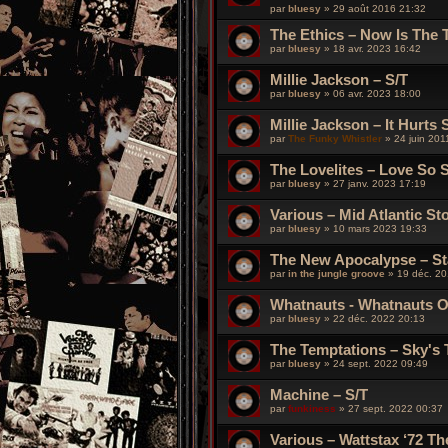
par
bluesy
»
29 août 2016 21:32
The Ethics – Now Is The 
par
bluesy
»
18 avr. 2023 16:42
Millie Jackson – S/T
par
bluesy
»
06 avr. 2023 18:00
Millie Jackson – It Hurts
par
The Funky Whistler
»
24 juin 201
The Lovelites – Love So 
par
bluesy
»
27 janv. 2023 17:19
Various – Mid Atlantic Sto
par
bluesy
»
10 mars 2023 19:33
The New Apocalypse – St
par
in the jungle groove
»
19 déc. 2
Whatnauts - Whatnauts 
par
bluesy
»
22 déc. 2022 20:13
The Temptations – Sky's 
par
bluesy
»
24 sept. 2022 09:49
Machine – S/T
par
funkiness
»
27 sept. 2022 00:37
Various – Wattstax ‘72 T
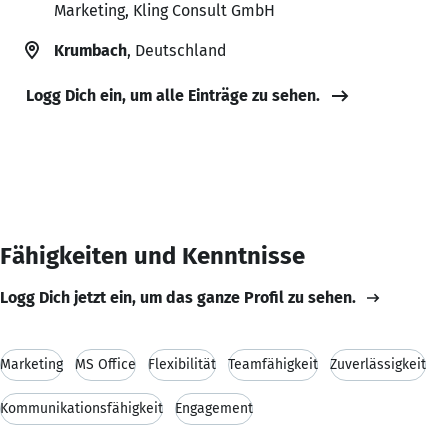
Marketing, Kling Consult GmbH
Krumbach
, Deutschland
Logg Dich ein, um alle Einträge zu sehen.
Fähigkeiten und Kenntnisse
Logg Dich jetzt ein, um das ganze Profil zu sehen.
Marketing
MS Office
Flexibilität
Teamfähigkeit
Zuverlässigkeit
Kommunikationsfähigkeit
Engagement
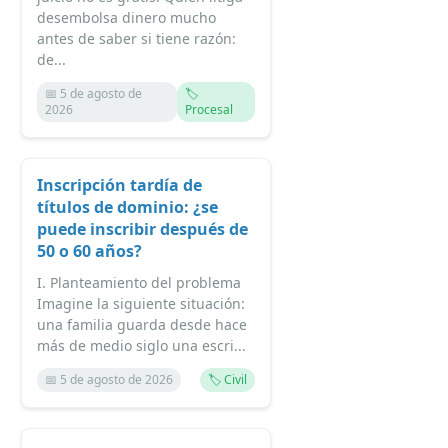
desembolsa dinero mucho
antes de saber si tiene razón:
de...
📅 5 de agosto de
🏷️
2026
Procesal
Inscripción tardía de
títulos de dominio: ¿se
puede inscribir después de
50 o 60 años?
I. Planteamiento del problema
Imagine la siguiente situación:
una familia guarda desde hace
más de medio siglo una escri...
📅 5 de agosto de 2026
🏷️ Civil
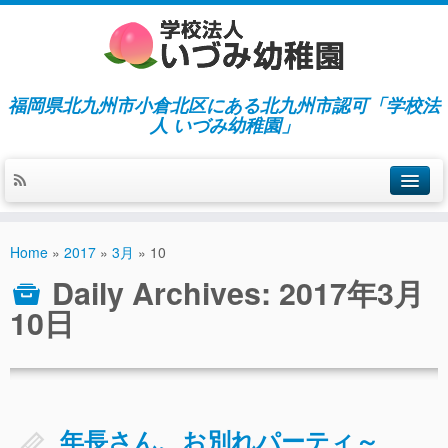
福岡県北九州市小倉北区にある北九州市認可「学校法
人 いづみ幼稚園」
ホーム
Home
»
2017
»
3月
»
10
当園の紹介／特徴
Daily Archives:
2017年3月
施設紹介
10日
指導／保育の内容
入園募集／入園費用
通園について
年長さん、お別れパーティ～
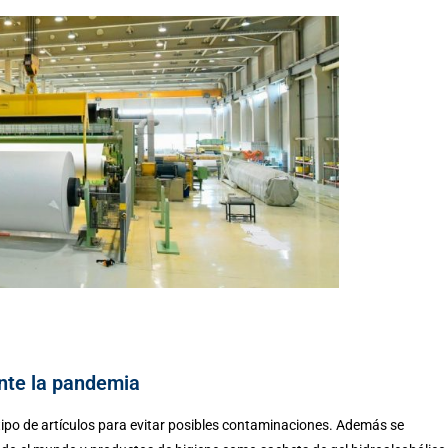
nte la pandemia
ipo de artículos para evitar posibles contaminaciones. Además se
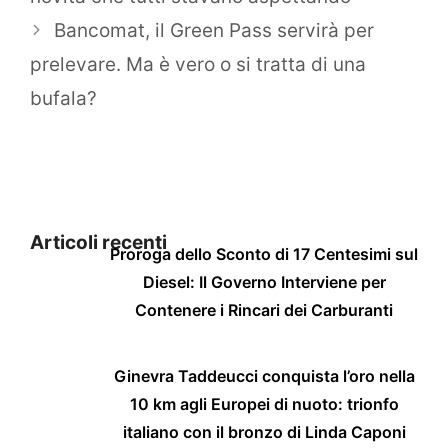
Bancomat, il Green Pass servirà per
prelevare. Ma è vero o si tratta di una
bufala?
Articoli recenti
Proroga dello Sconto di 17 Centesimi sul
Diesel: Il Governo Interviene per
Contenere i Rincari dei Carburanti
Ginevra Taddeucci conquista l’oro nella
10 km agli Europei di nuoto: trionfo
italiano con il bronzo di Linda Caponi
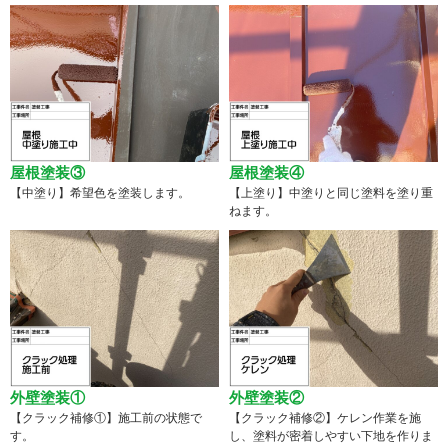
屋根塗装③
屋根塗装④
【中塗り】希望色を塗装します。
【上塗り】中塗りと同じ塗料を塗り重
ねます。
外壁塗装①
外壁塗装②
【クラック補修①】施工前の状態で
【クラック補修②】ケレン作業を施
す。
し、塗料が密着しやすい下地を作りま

--------

## Prompt
In the records above, find each line with the string "Various" and list it.

## Answer area
Various – Mid Atlantic Sto
Various – Wattstax ‘72 T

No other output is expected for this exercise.